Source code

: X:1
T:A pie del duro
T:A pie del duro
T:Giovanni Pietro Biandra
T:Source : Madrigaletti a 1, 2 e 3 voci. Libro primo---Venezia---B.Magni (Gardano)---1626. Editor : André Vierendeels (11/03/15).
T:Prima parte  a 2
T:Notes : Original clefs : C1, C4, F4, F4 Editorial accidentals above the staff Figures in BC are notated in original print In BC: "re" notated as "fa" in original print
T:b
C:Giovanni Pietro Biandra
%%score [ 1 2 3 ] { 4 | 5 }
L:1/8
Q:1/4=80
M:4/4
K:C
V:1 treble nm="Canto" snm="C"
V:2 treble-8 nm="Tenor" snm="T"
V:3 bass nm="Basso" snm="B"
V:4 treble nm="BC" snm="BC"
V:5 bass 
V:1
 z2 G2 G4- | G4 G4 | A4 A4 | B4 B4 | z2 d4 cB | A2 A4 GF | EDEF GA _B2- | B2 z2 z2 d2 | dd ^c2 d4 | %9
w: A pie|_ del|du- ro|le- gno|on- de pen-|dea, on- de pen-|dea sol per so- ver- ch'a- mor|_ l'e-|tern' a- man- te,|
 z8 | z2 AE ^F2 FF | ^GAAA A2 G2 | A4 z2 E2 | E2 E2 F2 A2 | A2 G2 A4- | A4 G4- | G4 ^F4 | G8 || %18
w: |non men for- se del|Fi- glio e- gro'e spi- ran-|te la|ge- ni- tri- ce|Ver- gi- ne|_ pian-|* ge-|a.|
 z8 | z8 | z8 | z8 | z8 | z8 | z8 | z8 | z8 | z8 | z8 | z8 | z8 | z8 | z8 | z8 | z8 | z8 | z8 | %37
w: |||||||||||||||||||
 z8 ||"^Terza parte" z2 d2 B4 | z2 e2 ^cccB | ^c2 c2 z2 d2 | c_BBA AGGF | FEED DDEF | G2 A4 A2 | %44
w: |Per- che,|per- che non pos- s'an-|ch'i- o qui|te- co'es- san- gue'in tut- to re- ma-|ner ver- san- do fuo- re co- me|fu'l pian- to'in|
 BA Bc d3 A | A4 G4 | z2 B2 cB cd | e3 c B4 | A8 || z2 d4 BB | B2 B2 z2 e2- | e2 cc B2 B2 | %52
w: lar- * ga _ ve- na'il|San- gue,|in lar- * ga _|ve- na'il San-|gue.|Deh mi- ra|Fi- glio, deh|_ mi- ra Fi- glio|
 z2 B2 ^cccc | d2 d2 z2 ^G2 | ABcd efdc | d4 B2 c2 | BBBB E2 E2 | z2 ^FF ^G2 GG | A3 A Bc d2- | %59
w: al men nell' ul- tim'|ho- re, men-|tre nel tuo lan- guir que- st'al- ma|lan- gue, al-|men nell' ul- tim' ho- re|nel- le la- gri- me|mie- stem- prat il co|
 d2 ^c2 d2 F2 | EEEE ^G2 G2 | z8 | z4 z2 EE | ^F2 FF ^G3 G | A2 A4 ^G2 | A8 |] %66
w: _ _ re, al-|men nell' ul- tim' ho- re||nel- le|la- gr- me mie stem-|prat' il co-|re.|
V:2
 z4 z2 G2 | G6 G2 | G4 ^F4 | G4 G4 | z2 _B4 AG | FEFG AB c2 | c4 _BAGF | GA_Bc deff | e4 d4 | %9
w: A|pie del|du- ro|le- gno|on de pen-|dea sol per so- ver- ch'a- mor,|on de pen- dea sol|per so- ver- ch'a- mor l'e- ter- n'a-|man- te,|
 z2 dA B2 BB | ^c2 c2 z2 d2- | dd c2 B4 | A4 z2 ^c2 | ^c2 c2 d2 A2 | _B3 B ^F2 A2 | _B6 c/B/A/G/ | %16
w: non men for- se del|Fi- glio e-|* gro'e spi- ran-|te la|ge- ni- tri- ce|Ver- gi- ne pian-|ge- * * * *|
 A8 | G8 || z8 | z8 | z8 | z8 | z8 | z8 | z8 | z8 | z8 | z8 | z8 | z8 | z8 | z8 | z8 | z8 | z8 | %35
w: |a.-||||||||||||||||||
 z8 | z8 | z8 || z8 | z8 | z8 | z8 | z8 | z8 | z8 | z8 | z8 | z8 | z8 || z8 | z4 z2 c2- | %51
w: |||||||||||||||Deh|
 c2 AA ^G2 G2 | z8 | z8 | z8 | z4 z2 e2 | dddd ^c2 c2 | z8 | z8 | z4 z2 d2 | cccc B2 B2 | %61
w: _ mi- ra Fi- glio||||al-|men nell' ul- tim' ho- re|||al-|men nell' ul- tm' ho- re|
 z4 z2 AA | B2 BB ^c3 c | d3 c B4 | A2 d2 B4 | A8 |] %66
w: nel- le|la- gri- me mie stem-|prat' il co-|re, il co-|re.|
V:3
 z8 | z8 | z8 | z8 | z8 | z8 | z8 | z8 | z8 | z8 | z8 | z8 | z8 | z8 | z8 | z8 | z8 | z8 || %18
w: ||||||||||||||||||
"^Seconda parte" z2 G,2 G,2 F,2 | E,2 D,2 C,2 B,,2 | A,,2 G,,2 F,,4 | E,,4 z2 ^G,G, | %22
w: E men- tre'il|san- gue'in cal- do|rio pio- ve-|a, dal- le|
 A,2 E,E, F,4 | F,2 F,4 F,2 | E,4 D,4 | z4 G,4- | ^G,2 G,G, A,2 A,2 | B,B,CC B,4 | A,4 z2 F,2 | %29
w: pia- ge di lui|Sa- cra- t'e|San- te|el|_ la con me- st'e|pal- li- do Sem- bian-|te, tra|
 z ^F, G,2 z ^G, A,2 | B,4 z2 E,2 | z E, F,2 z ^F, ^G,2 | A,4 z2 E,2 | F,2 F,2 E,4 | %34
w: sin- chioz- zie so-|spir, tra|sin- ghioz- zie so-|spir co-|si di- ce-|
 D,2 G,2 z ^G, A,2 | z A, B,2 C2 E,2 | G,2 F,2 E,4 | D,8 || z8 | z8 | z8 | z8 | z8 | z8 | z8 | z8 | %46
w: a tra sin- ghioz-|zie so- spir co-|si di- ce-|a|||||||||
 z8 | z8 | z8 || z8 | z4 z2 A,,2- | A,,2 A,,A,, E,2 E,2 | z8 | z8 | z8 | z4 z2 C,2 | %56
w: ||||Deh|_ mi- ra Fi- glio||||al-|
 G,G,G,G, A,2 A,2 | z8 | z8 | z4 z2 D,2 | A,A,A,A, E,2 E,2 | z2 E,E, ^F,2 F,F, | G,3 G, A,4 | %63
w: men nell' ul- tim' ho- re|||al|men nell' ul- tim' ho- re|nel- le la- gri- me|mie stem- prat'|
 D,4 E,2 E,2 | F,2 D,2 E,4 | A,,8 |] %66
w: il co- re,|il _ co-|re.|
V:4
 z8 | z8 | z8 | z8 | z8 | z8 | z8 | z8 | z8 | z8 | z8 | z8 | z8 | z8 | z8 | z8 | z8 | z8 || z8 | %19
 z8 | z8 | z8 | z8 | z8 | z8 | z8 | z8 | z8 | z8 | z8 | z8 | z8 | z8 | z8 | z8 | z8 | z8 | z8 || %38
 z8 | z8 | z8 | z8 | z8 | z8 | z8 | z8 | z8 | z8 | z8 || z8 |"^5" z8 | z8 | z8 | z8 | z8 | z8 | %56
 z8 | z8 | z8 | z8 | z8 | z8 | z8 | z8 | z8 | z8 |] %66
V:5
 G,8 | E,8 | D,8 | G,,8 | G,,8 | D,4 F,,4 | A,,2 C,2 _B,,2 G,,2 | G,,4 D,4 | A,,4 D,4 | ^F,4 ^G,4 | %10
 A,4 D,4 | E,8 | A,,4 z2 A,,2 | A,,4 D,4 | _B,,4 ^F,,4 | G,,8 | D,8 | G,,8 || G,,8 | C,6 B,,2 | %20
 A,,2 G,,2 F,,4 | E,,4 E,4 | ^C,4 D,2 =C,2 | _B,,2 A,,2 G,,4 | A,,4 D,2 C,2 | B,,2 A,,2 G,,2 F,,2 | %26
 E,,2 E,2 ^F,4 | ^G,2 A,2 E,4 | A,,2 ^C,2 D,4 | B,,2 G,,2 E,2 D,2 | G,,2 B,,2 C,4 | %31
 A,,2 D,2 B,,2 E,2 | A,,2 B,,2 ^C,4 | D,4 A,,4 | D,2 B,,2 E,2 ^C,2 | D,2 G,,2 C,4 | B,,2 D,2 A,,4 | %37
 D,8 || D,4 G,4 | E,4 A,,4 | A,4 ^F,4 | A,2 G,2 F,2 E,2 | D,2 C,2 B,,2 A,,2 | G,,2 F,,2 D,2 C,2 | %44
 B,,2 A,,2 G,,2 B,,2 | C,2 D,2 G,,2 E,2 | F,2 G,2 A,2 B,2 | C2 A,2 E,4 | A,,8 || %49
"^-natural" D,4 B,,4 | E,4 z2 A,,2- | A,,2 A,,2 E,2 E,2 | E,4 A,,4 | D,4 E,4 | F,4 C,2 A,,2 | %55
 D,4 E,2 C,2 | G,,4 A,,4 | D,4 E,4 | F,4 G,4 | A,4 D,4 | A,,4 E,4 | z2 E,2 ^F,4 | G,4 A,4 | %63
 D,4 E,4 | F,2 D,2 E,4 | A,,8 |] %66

★ ★ ★ ★ ★

Take the first line of the material above as the start and the line that contains "A4 A2 | %44" as the end. Output only that span, every line exactly as it stands.

__Answer space__:
Source code

: X:1
T:A pie del duro
T:A pie del duro
T:Giovanni Pietro Biandra
T:Source : Madrigaletti a 1, 2 e 3 voci. Libro primo---Venezia---B.Magni (Gardano)---1626. Editor : André Vierendeels (11/03/15).
T:Prima parte  a 2
T:Notes : Original clefs : C1, C4, F4, F4 Editorial accidentals above the staff Figures in BC are notated in original print In BC: "re" notated as "fa" in original print
T:b
C:Giovanni Pietro Biandra
%%score [ 1 2 3 ] { 4 | 5 }
L:1/8
Q:1/4=80
M:4/4
K:C
V:1 treble nm="Canto" snm="C"
V:2 treble-8 nm="Tenor" snm="T"
V:3 bass nm="Basso" snm="B"
V:4 treble nm="BC" snm="BC"
V:5 bass 
V:1
 z2 G2 G4- | G4 G4 | A4 A4 | B4 B4 | z2 d4 cB | A2 A4 GF | EDEF GA _B2- | B2 z2 z2 d2 | dd ^c2 d4 | %9
w: A pie|_ del|du- ro|le- gno|on- de pen-|dea, on- de pen-|dea sol per so- ver- ch'a- mor|_ l'e-|tern' a- man- te,|
 z8 | z2 AE ^F2 FF | ^GAAA A2 G2 | A4 z2 E2 | E2 E2 F2 A2 | A2 G2 A4- | A4 G4- | G4 ^F4 | G8 || %18
w: |non men for- se del|Fi- glio e- gro'e spi- ran-|te la|ge- ni- tri- ce|Ver- gi- ne|_ pian-|* ge-|a.|
 z8 | z8 | z8 | z8 | z8 | z8 | z8 | z8 | z8 | z8 | z8 | z8 | z8 | z8 | z8 | z8 | z8 | z8 | z8 | %37
w: |||||||||||||||||||
 z8 ||"^Terza parte" z2 d2 B4 | z2 e2 ^cccB | ^c2 c2 z2 d2 | c_BBA AGGF | FEED DDEF | G2 A4 A2 | %44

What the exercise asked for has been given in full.